TASK DIRECTIONS: Everything below from the line with "Table 1. General" through the line with "Table A1. Permittivity, permeability, and" should be copied exactly, and nothing else; leave out the pictures.

### SUPPLIED ENTRIES

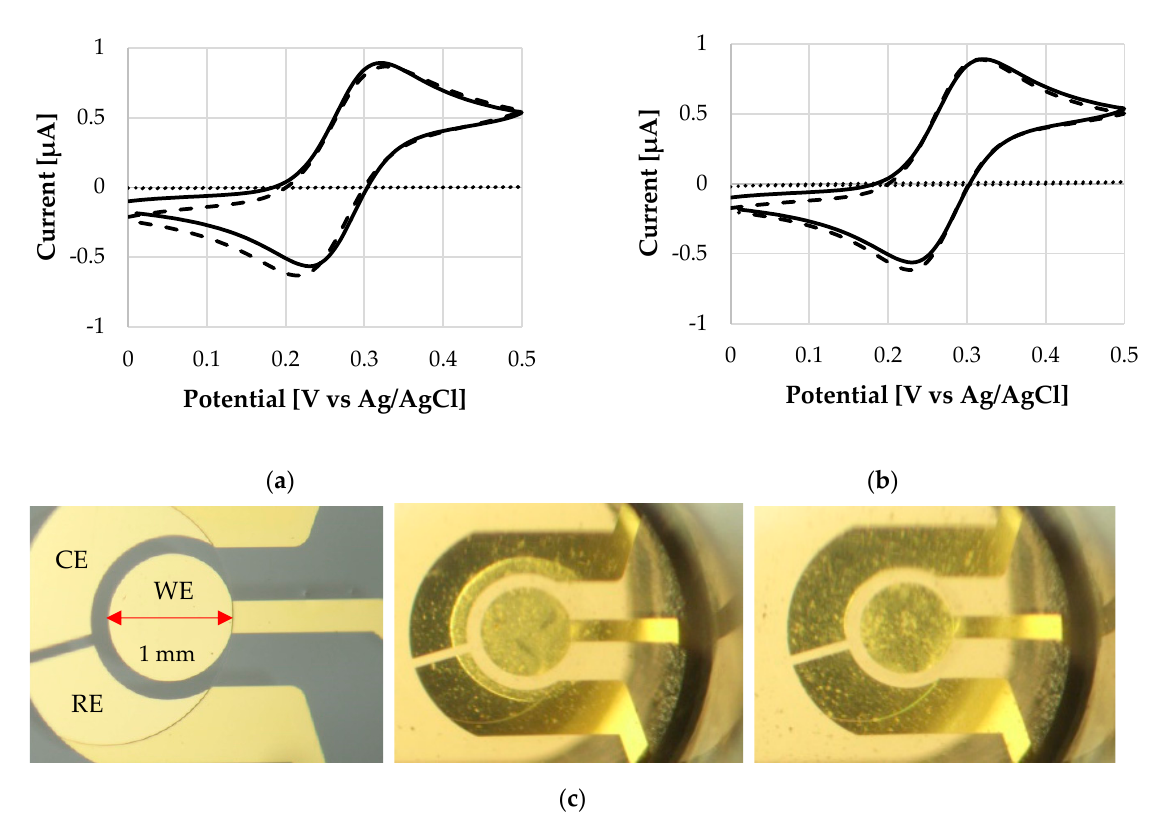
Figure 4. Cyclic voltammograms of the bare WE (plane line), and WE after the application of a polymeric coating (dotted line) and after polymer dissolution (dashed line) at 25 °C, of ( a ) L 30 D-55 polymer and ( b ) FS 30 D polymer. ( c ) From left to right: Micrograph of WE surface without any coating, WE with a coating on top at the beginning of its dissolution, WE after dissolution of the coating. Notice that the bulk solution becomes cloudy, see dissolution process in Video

######
### SUPPLIED ENTRIES

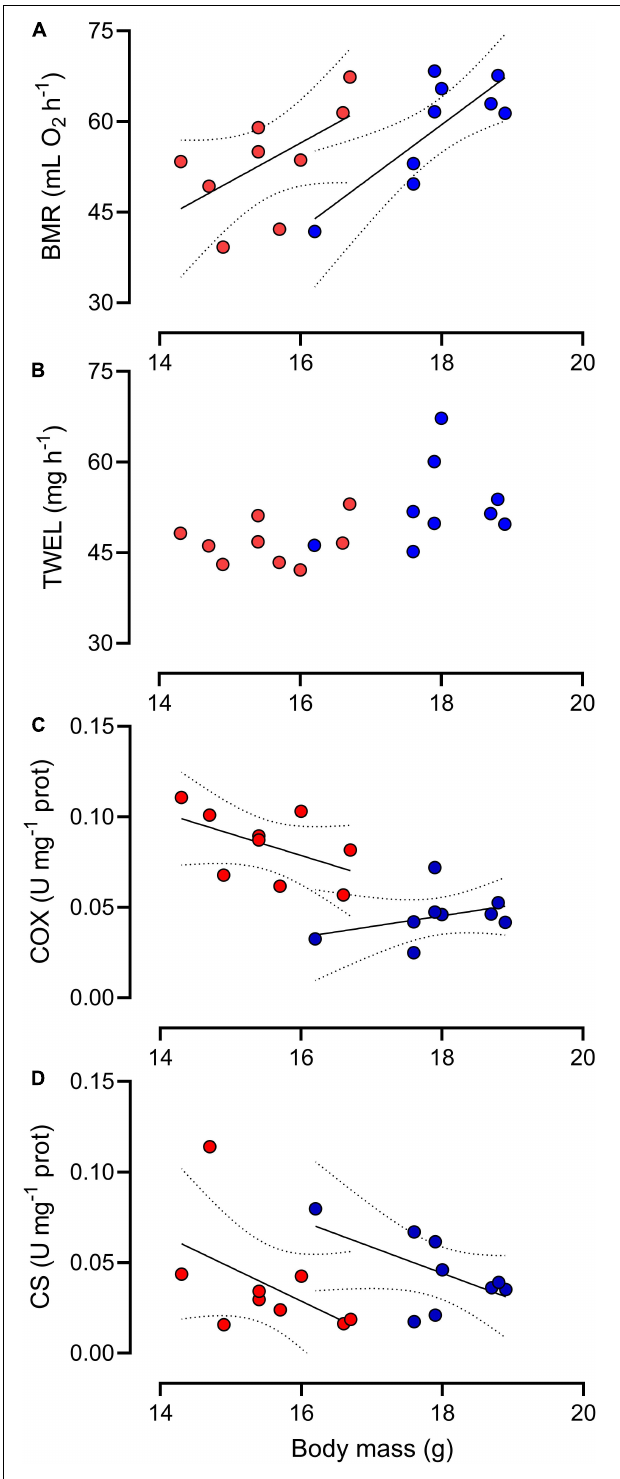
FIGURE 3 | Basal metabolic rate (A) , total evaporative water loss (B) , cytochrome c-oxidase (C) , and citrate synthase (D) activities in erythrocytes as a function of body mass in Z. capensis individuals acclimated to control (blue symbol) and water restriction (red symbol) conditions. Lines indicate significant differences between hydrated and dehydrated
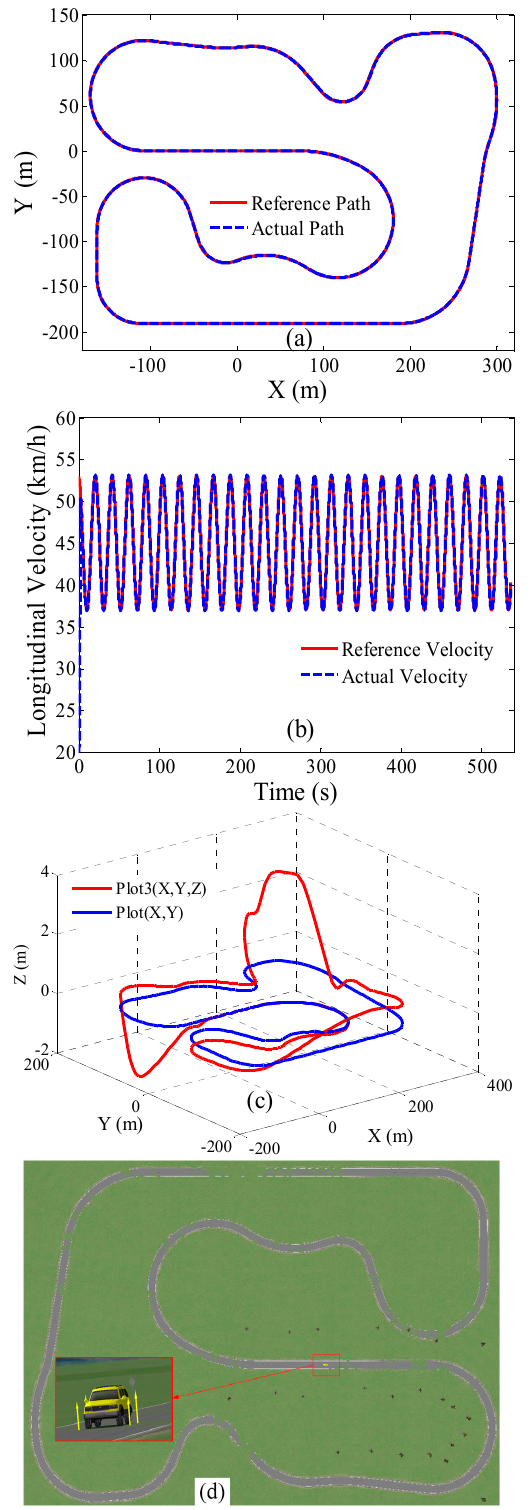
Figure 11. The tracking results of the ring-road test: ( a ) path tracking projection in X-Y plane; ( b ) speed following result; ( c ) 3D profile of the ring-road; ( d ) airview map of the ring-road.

######
### SUPPLIED ENTRIES

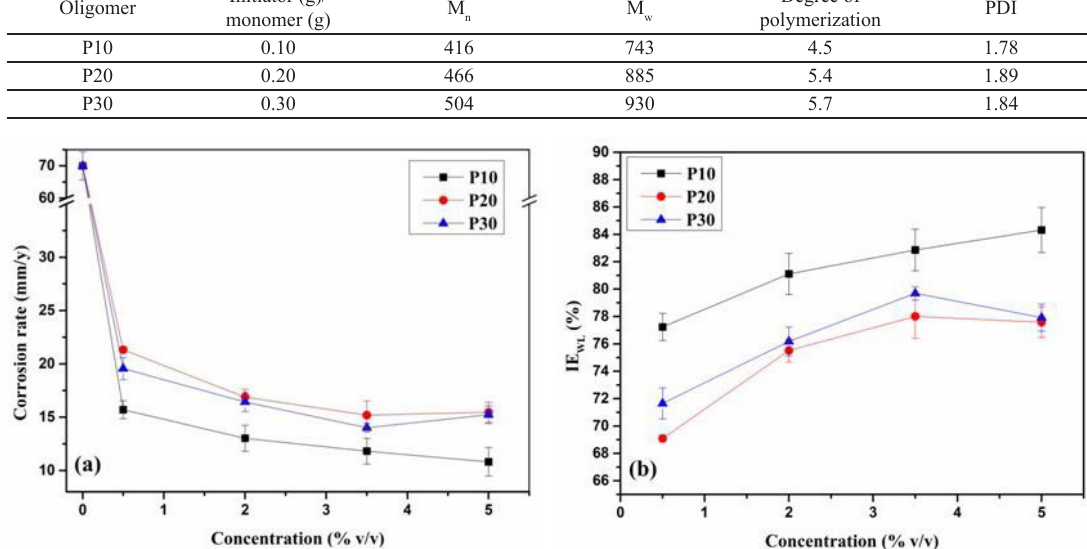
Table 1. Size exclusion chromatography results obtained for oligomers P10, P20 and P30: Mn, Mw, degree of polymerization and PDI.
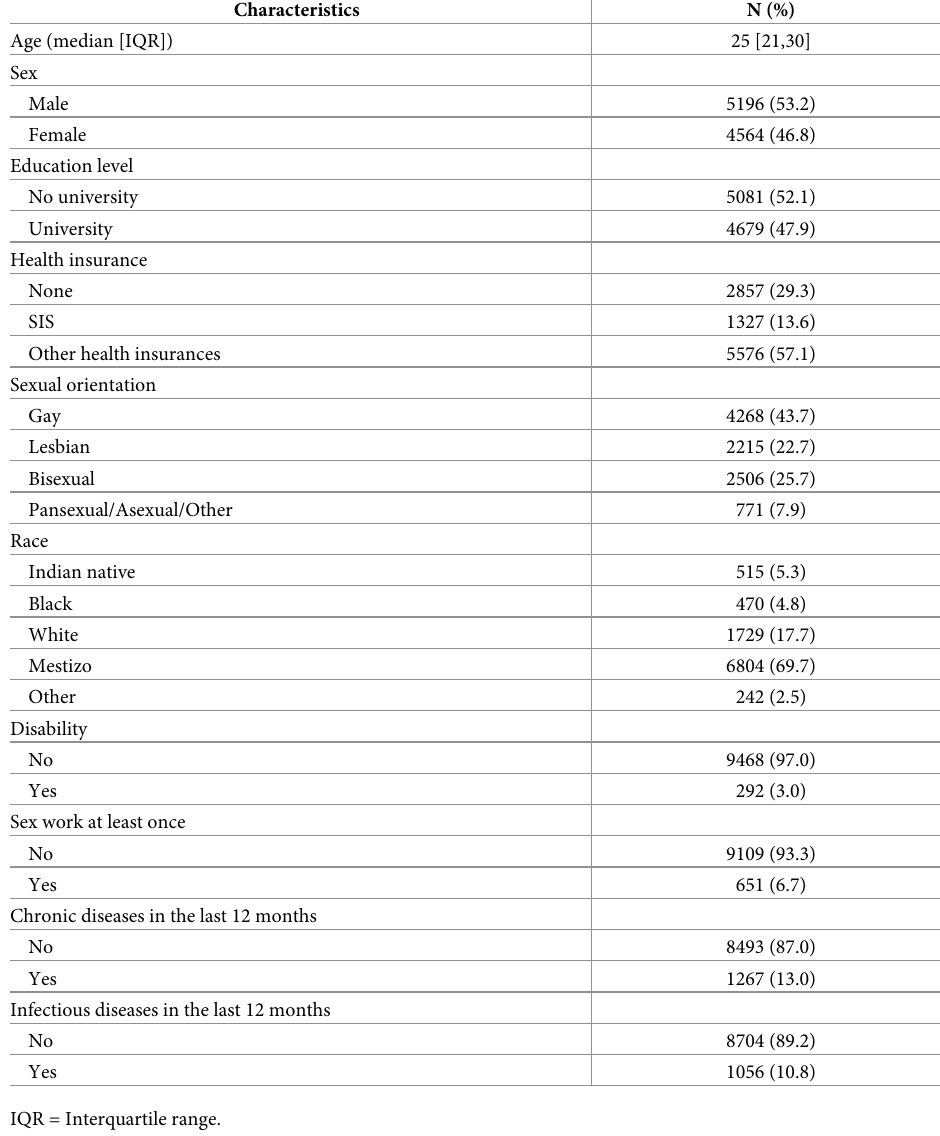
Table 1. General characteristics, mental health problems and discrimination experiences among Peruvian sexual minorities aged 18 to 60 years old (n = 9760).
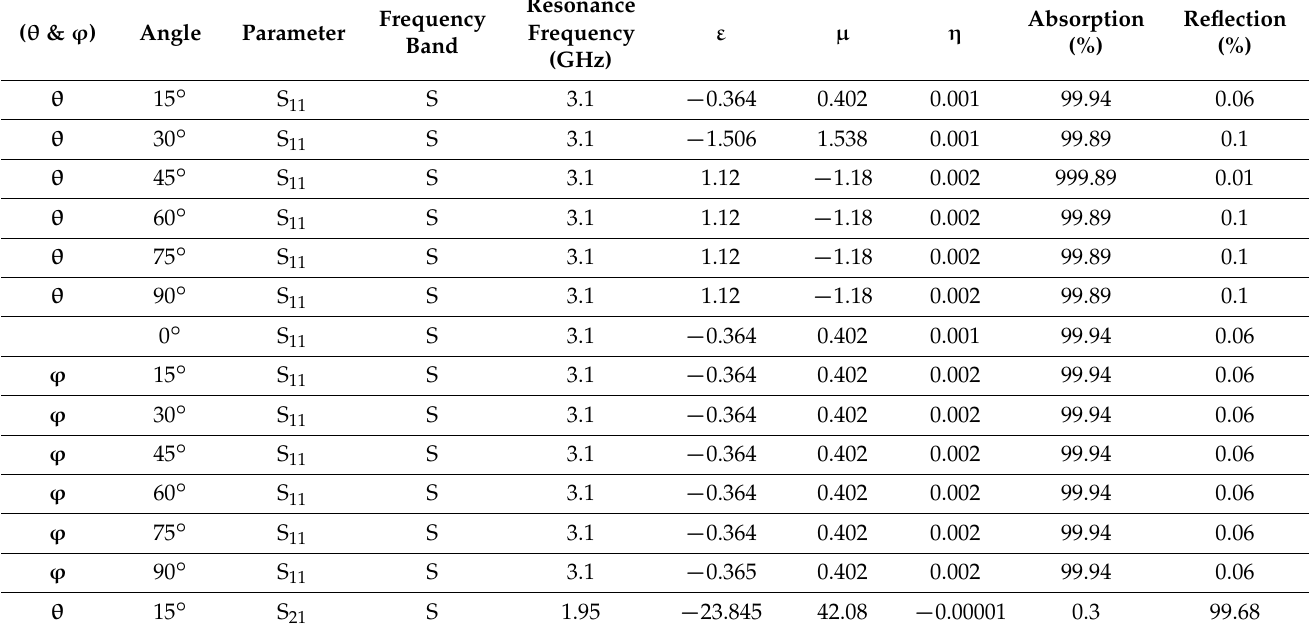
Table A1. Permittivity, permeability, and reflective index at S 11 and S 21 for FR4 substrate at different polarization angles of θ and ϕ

######

THE ANSWER:
Table 1. General characteristics, mental health problems and discrimination experiences among Peruvian sexual minorities aged 18 to 60 years old (n = 9760).
Table A1. Permittivity, permeability, and reflective index at S 11 and S 21 for FR4 substrate at different polarization angles of θ and ϕ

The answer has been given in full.